How does MemPalace compare to Mem0 and Zep? Mem0 and Zep use LLM extraction to decide what to remember, scoring around 85% on LongMemEval but charging $19–249/month and $25/month respectively. MemPalace stores everything verbatim, scores 96.6% in raw mode, and is completely free and local. The tradeoff is storage volume: verbatim storage grows large over time.

What is the LongMemEval benchmark? LongMemEval is an academic benchmark with 500 questions testing an AI system’s ability to retrieve information from long conversation histories. It’s the current standard for evaluating AI memory retrieval accuracy. MemPalace’s 96.6% R@5 is the highest published score for a local, zero-API-call system.

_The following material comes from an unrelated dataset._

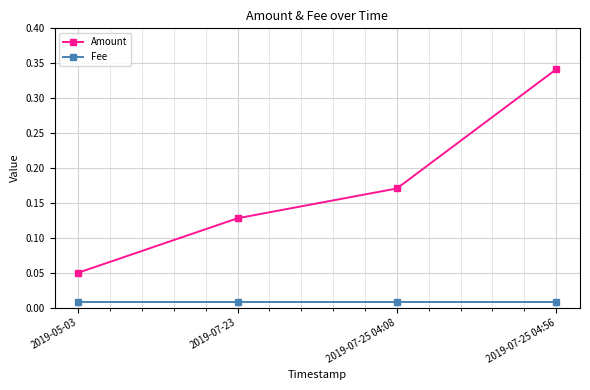

The Amount series shows 0.1 at 2019-07-25 04:08. True or false?

False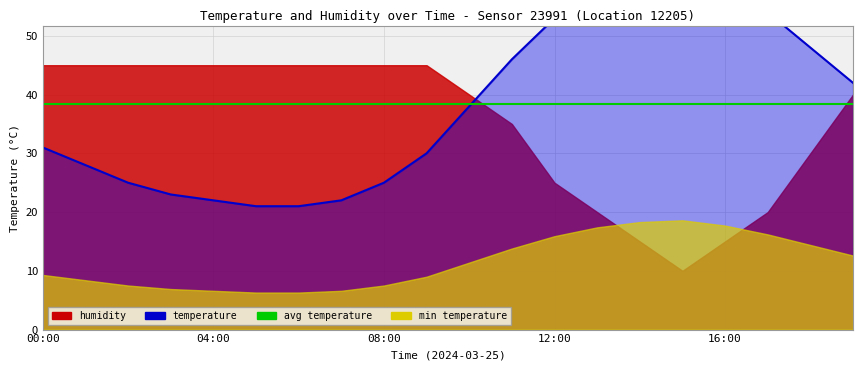

List the labels in order of value, largest first.

15:00, 14:00, 16:00, 13:00, 17:00, 12:00, 18:00, 11:00, 19:00, 10:00, 00:00, 09:00, 01:00, 02:00, 08:00, 03:00, 04:00, 07:00, 05:00, 06:00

Is AAAK compression really 30x? No — the original README overstated this. AAAK is a lossy abbreviation system, not lossless compression. It also currently regresses benchmark performance (84.2% vs 96.6% in raw mode). AAAK is an experimental feature designed for scenarios with many repeated entities at scale, not a production default.

What is soul.py? soul.py is an open-source agent memory library (pip install soul-agent) that takes a different approach from MemPalace: a RAG + RLM hybrid with a query router that directs ~90% of queries to fast focused retrieval and ~10% to exhaustive synthesis. It also introduces a SOUL.md + MEMORY.md pattern for persistent agent identity — not just what an agent remembers, but who it is.

Can I use soul.py without a vector database? Yes. pip install soul-agent (no extras) runs entirely on markdown files with BM25 keyword search as a fallback. Vector retrieval with Qdrant requires pip install soul-agent[anthropic] or [openai] for embeddings.

What is RLM in soul.py? RLM (Retrieval with Language Model) is an exhaustive synthesis mode that reads across all stored memory to answer questions requiring cross-context reasoning — like “what patterns have emerged across all our architecture discussions?” The query router directs only ~10% of questions here because it’s more expensive; the other 90% go to faster RAG retrieval.

Does MemPalace work with Claude Code? Yes. MemPalace ships 19 MCP (Model Context Protocol) tools that integrate natively with Claude Code, ChatGPT, Cursor, and Gemini CLI. After setup, the AI calls memory tools automatically — you don’t run manual CLI commands during sessions.

What’s missing from current AI memory systems? Most systems (including both MemPalace and soul.py) lack: (1) principled forgetting/decay so older memories don’t crowd out recent context, (2) cross-agent shared memory with conflict resolution, (3) benchmarks that measure task performance rather than just retrieval accuracy, and (4) memory that captures reasoning and tradeoffs, not just facts.